Qu’il faille revenir sur ces questions théoriques est une nécessité, tant l’idéologie bourgeoise répandue par les réformistes et les staliniens, infestant le mouvement ouvrier, a introduit de confusion sur ces problèmes.
Alors que les trotskystes sont les seuls à caractériser les gouvernements de front populaire pour ce qu’ils sont : des gouvernements contrerévolutionnaires de collaboration de classes, ayant pour mission de défendre l’État bourgeois quand les masses posent le problème de leur propre pouvoir, il est de bon ton dans la « gauche », jusque dans les organisations se réclamant et usurpant l’étiquette du trotskysme, d’envisager ces questions sous l’angle d’un simple manque à gagner. Bien sûr, disent les révisionnistes, ce n’est pas un gouvernement ouvrier, mais c’est une alternative réformiste… Et finalement, ils laissent supposer que ces gouvernements auraient accordé hier les conquêtes sociales, et que demain, peut-être…

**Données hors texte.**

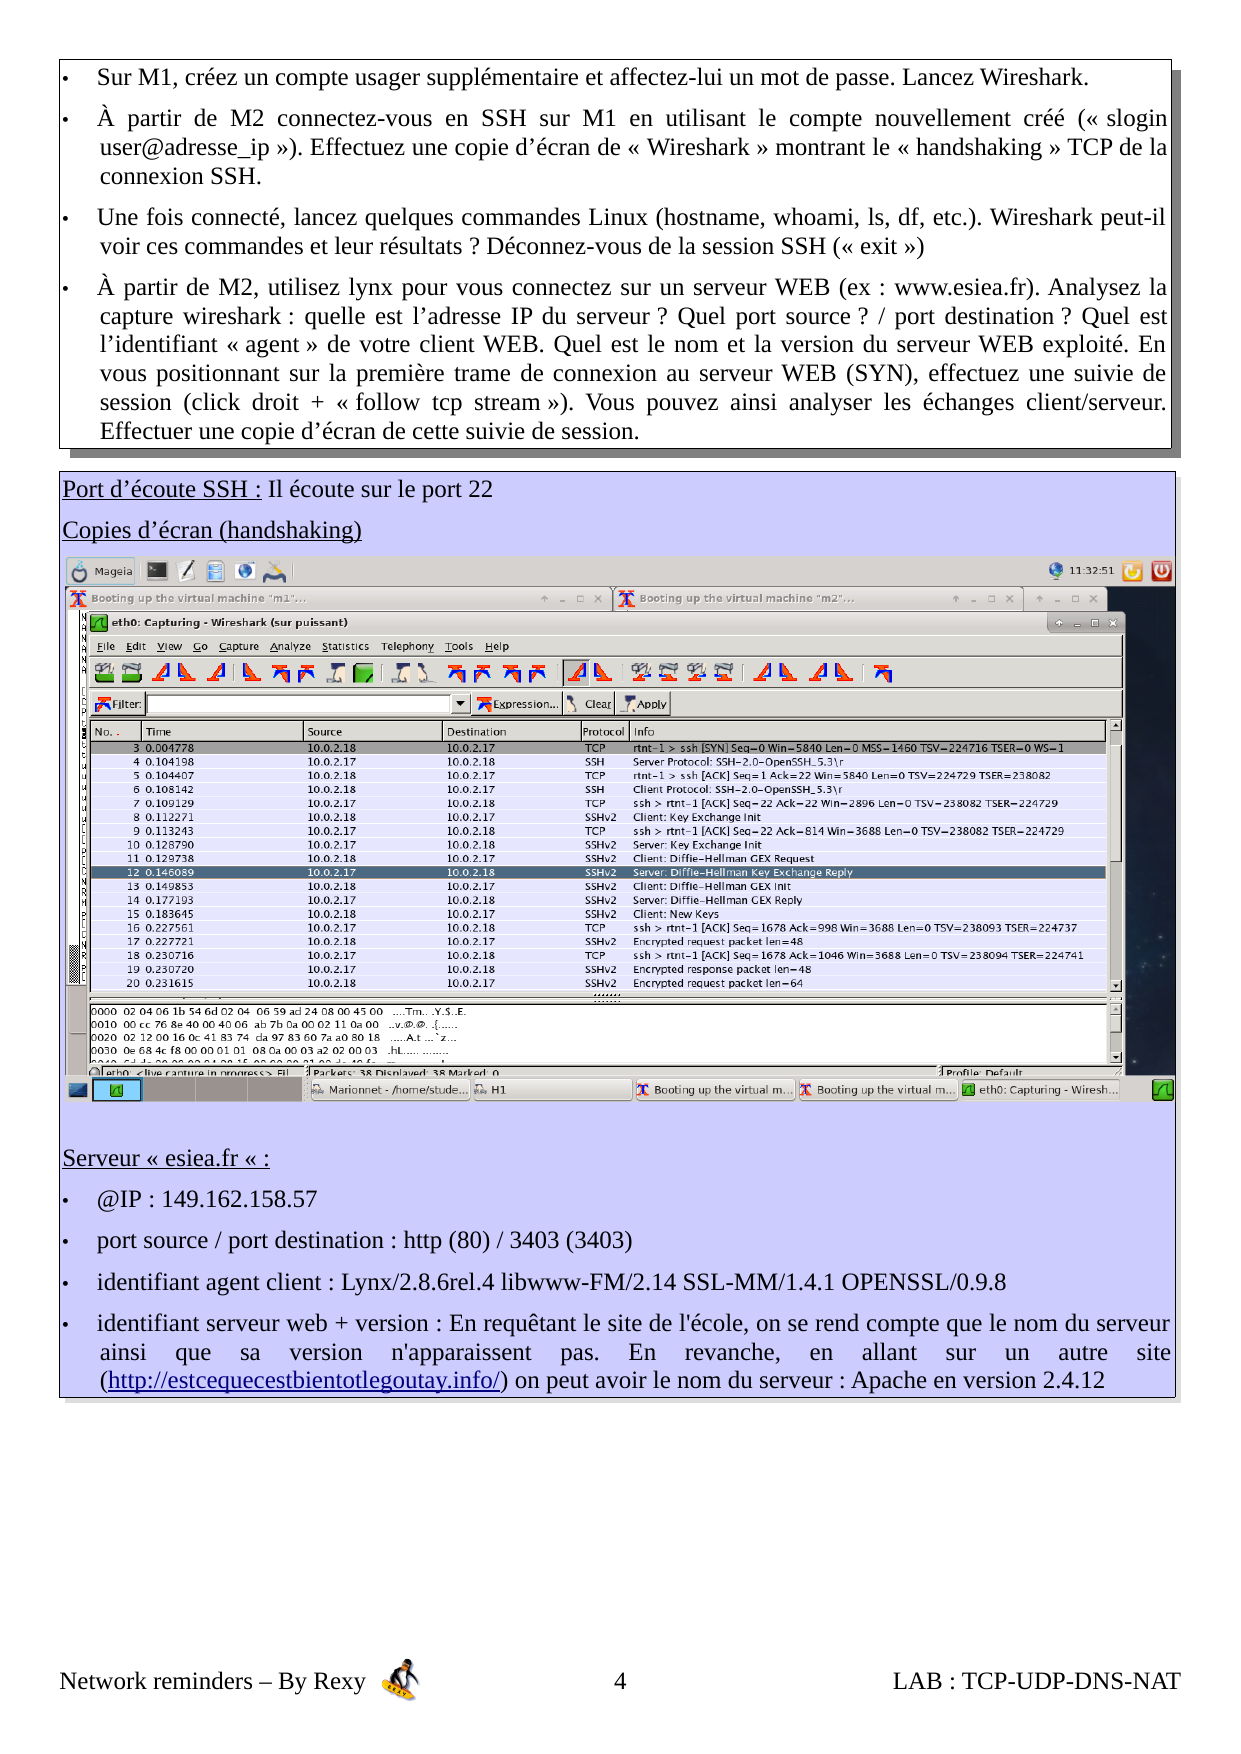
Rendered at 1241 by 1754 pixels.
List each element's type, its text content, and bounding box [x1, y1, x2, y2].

list port source / port destination : http (80) / 3403 (3403) [60, 1222, 1175, 1254]
list À partir de M2 connectez-vous en SSH sur M1 en utilisant le compte nouvellement créé (« slogin user@adresse_ip »). Effectuez une copie d’écran de « Wireshark » montrant le « handshaking » TCP de la connexion SSH. [60, 100, 1171, 189]
list Sur M1, créez un compte usager supplémentaire et affectez-lui un mot de passe. Lancez Wireshark. [60, 60, 1171, 91]
text Port d’écoute SSH : Il écoute sur le port 22 [60, 472, 1175, 502]
text Serveur « esiea.fr « : [60, 1140, 1175, 1172]
picture [381, 1658, 421, 1702]
list Une fois connecté, lancez quelques commandes Linux (hostname, whoami, ls, df, etc.). Wireshark peut-il voir ces commandes et leur résultats ? Déconnez-vous de la session SSH (« exit ») [60, 199, 1171, 259]
list À partir de M2, utilisez lynx pour vous connectez sur un serveur WEB (ex : www.esiea.fr). Analysez la capture wireshark : quelle est l’adresse IP du serveur ? Quel port source ? / port destination ? Quel est l’identifiant « agent » de votre client WEB. Quel est le nom et la version du serveur WEB exploité. En vous positionnant sur la première trame de connexion au serveur WEB (SYN), effectuez une suivie de session (click droit + « follow tcp stream »). Vous pouvez ainsi analyser les échanges client/serveur. Effectuer une copie d’écran de cette suivie de session. [60, 269, 1171, 448]
list identifiant serveur web + version : En requêtant le site de l'école, on se rend compte que le nom du serveur ainsi que sa version n'apparaissent pas. En revanche, en allant sur un autre site (http://estcequecestbientotlegoutay.info/) on peut avoir le nom du serveur : Apache en version 2.4.12 [60, 1305, 1175, 1397]
list @IP : 149.162.158.57 [60, 1181, 1175, 1213]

La confusion est si grande qu’il est légitime de revenir sur des notions qu’on croyait acquises depuis Marx et Engels, et que, au feu de la lutte, ont repris Lénine contre Kautsky, puis Trotsky à propos de la révolution en France et en Espagne en 1936.
Prétendre du front populaire qu’il ne s’agirait que d’une « alternative globale réformiste » sème la confusion. Même pour ce qui est de la période classique du développement du parlementarisme, le millerandisme et le bloc des gauches n’ont pas correspondu à une période de « croissance pacifique » de l’État démocratique bourgeois, de construction d’un « État populaire libre », qui n’a jamais existé. Ces formules désarment l’avant-garde du prolétariat par rapport à ses tâches, en masquant l’essentiel : les fronts populaires ne se constituent et ne viennent au pouvoir qu’à l’époque « des guerres et des révolutions », qu’avec la révolution prolétarienne elle-même, et contre elle. Ils sont l’expression de la contrerévolution.